(Data to use Opens)

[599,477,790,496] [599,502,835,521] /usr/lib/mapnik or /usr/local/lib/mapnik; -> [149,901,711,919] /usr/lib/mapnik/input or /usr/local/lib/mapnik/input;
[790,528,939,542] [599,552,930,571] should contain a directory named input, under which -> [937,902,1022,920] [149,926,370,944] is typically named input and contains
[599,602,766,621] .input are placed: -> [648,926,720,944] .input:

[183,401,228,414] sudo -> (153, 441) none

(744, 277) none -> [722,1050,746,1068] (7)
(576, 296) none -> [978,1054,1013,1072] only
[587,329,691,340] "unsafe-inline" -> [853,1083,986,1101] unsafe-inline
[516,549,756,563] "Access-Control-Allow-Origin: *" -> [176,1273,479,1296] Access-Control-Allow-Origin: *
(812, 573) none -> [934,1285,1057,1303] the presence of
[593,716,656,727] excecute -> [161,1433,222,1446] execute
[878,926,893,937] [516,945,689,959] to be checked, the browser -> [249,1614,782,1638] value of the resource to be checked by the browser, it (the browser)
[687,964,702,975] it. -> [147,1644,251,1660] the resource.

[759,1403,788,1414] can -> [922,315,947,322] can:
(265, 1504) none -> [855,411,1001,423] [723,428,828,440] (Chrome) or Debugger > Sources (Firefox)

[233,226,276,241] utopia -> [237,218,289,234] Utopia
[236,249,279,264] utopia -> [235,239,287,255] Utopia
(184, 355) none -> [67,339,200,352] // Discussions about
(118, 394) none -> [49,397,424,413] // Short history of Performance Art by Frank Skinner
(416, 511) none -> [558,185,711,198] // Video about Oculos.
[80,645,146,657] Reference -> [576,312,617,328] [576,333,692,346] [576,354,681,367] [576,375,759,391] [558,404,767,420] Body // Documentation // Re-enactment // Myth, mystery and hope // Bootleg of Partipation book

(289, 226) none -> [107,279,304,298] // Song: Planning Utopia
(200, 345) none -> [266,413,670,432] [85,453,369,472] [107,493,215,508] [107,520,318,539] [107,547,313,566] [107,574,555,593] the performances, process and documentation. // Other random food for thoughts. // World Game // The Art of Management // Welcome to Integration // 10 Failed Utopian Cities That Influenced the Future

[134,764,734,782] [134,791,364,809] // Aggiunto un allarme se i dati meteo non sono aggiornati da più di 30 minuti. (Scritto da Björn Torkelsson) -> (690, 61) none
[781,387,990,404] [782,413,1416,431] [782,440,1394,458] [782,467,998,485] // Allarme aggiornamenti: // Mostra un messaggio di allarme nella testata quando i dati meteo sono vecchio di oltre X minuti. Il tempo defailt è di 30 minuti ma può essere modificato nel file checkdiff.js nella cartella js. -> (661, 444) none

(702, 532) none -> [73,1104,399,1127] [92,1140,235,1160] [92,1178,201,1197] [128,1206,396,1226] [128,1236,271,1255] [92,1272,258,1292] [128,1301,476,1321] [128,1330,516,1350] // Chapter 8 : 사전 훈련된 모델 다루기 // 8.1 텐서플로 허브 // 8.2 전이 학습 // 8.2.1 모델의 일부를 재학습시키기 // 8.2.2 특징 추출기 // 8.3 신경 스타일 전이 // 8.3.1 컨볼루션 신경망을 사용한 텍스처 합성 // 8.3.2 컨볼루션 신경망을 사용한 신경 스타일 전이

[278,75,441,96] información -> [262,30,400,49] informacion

(Data to use Closes)

Task requirements: Would you please copy every line in the data that contains the word "sono"?

Solution below:
[134,764,734,782] [134,791,364,809] // Aggiunto un allarme se i dati meteo non sono aggiornati da più di 30 minuti. (Scritto da Björn Torkelsson) -> (690, 61) none
[781,387,990,404] [782,413,1416,431] [782,440,1394,458] [782,467,998,485] // Allarme aggiornamenti: // Mostra un messaggio di allarme nella testata quando i dati meteo sono vecchio di oltre X minuti. Il tempo defailt è di 30 minuti ma può essere modificato nel file checkdiff.js nella cartella js. -> (661, 444) none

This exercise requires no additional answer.